Pour limiter la compression des sols, Leontino Balbo Junior modifie les pneus. « L’équipement agricole est lourd », dit-il. « Où que vous conduisiez, vous comprimez le sol, changez sa structure géométrique et réduisez sa capacité à retenir l’eau ». Pour un impact moindre, il est passé aux pneus ultralégers et partiellement dégonflés avant d’aller dans les champs.

Au cœur de l’approche et des techniques de Leontino Balbo Junior se trouve la conviction que, s’il parvient à restaurer l’état des sols à celui d’une forêt, la nature fera le reste. Mais Mère Nature travaille lentement et, de 1992 à 2000, l’agriculteur remarque bien des plants stressés. « Nous n’obtenions pas de bons rendements. Les résultats environnementaux ont mis du temps à se faire sentir ». Pendant ce temps, les nuisibles prolifèrent. « Je ne comprenais pas bien d’où venait le problème : des pneus, des déchets ? Dans l’environnement, il est difficile de savoir ce qui cause quoi ». Mais après cinq années consécutives à nourrir le sol de couches de déchets végétaux, la diversité de la micro et macrofaune s’est amplifiée, et les cannes à sucre se sont mises à pousser avec plus de vigueur.

Aujourd’hui, Leontino Balbo Junior peut s’assoir à son bureau et laisser porter son regard sur le paysage luxuriant de São Paulo, la région de ses souvenirs d’enfance, avec la satisfaction d’avoir remporté son pari. Ses terres accueillent désormais des centaines d’animaux sauvages : renards, chevreuils, cabiais, tatous, moult espèces d’oiseaux et quatre types de grands chats. D’un point de vue entrepreneurial, les gains ont été considérables : Native produit 87 000 tonnes de sucre bio par an, soit 34 % de la production mondiale. La liste de ses clients internationaux est également devenue impressionnante : The Body Shop, Green & Blacks et Yeo Valley, pour n’en citer que quelques-uns.

Pour Laura Santos Prada, agronome de l’organisation environnementale Imaflora, Leontino Balbo Junior a réussi à prouver qu’il est possible d’obtenir une agriculture hautement productive et régénérante à échelle industrielle.
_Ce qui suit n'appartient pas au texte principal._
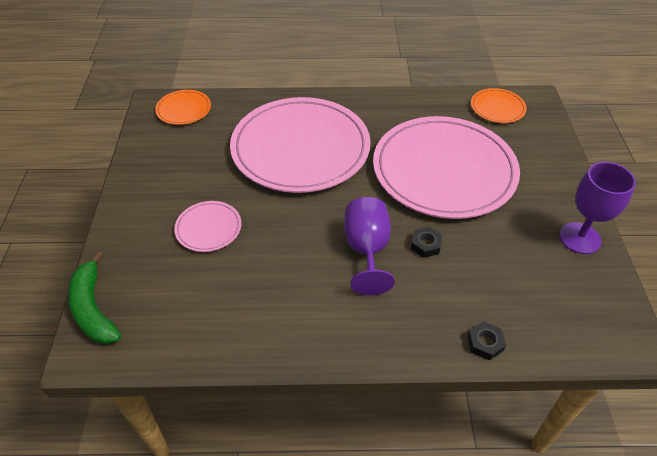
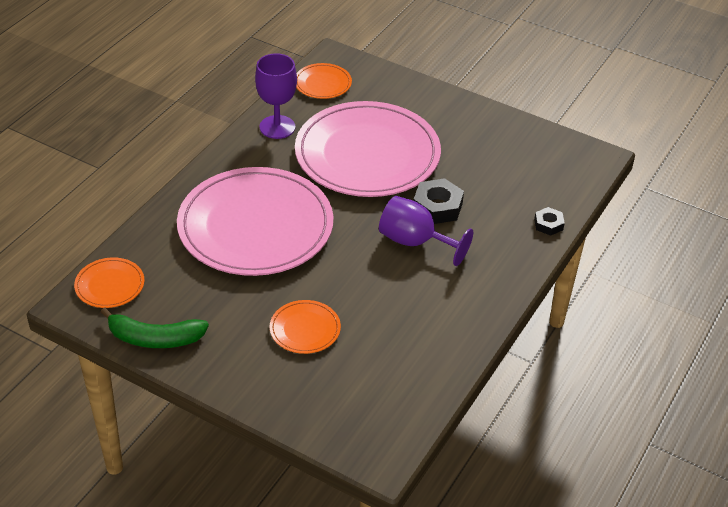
camera: 60 degrees left, 5 degrees down
(93, 308) = (338, 440): green banana -> green banana (154, 338)
(208, 228) = (305, 329): pink plate -> orange plate
(425, 245) = (437, 207): black nut -> black nut, size x1.69
(579, 238) = (498, 126): purple goblet -> purple goblet (277, 127)

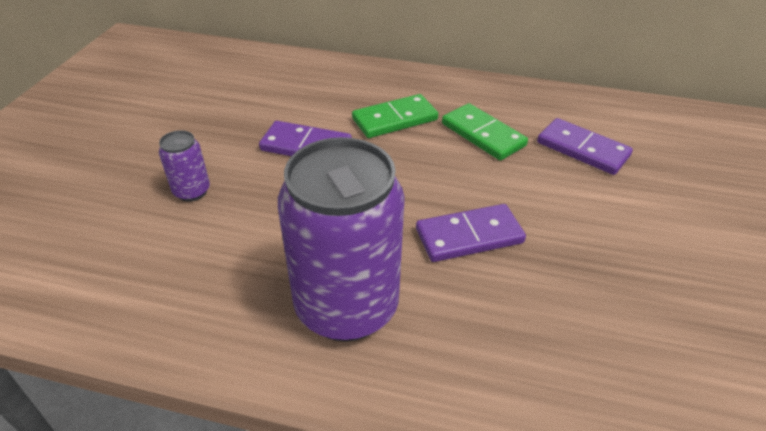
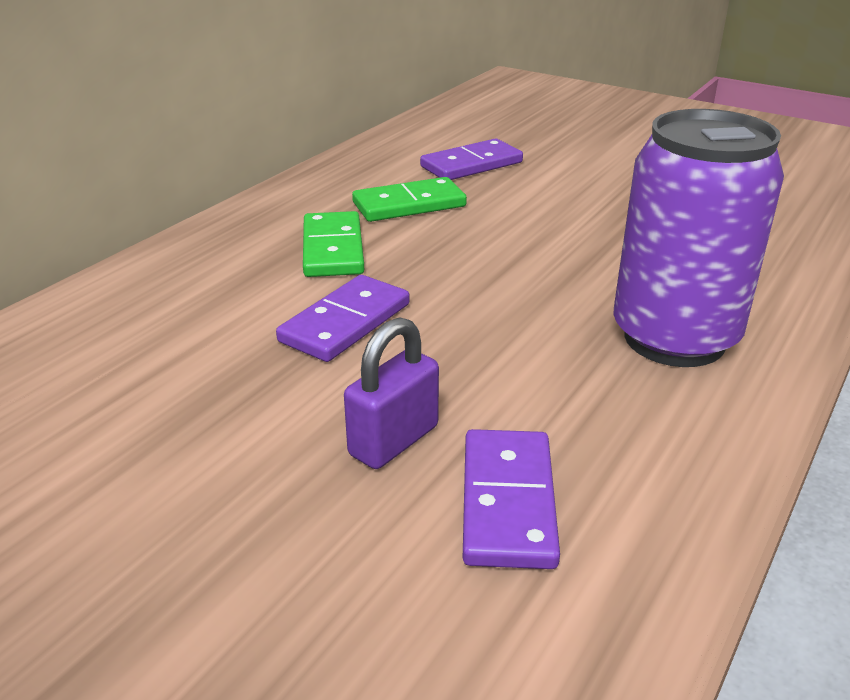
camera: 70 degrees left, 10 degrees down
(192, 191) = (393, 441): purple can -> purple padlock
(469, 236) = (583, 249): purple domino -> purple domino (508, 502)

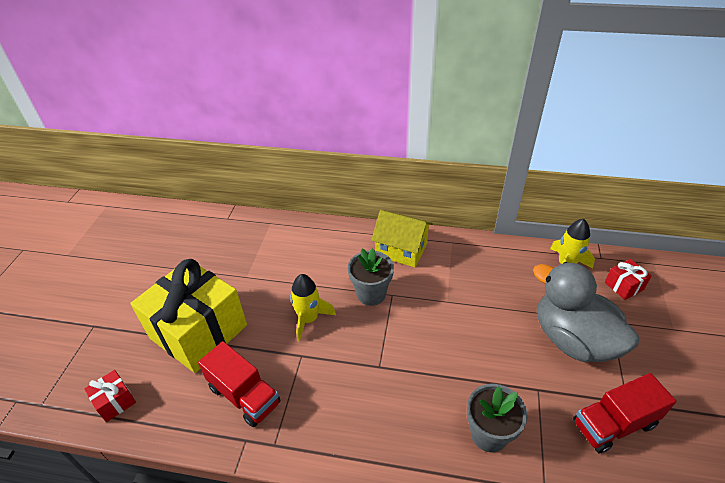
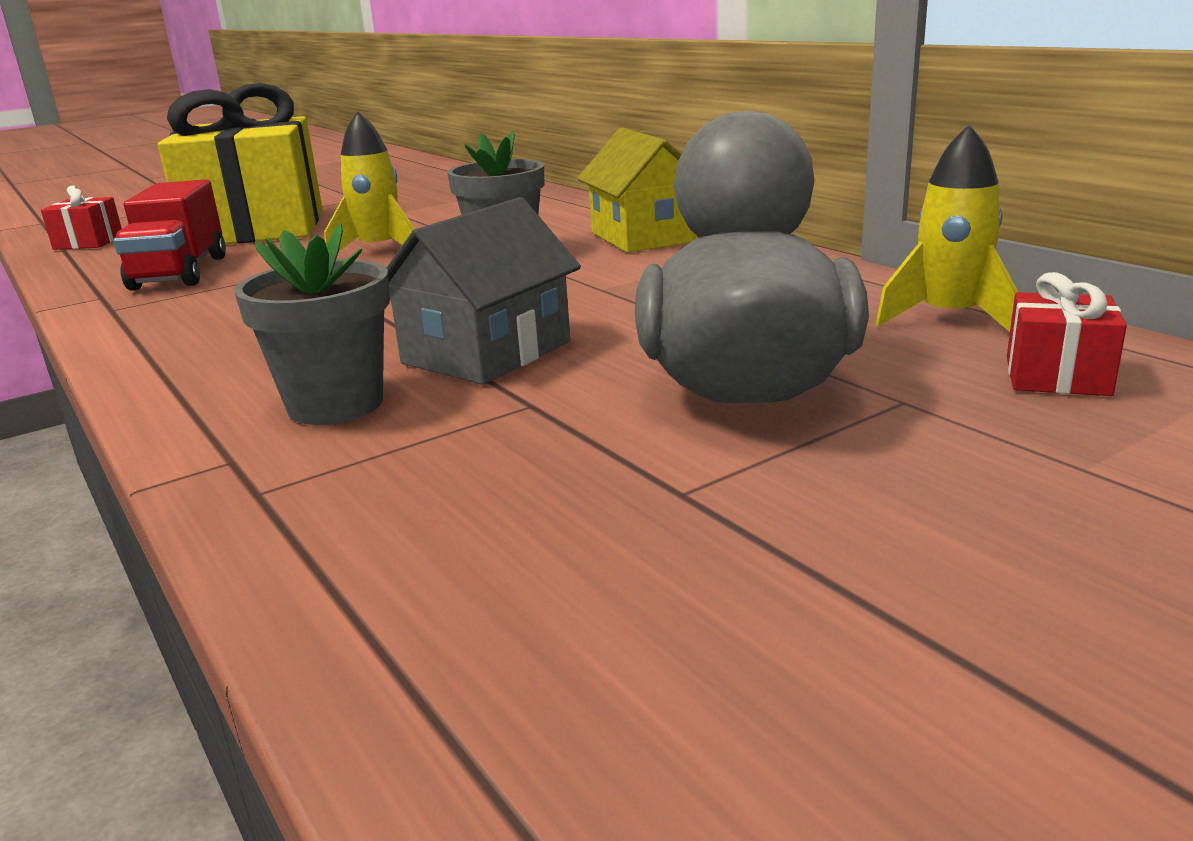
camera: 45 degrees right, 20 degrees down
(480, 369) = (487, 352): none -> grey house
(614, 424) = (577, 498): red truck -> none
Imaflora estime que moins de 1% de l’agriculture brésilienne est certifiée en matière d’environnement. « Il est de plus en plus nécessaire que les systèmes de production conventionnels deviennent écologiques et que les systèmes d’agroforesterie combinent la culture de plantes agricoles avec la maintenance de parcelles de forêt naturelle », déclare Laura Santos Prada.

La motivation de Leontino Balbo Junior est simple : « J’aime tellement ce que je fais. J’ai la chance merveilleuse d’aider les gens à manger des produits sains tout en préservant l’environnement ». Si seulement tous les agriculteurs pouvaient en dire autant.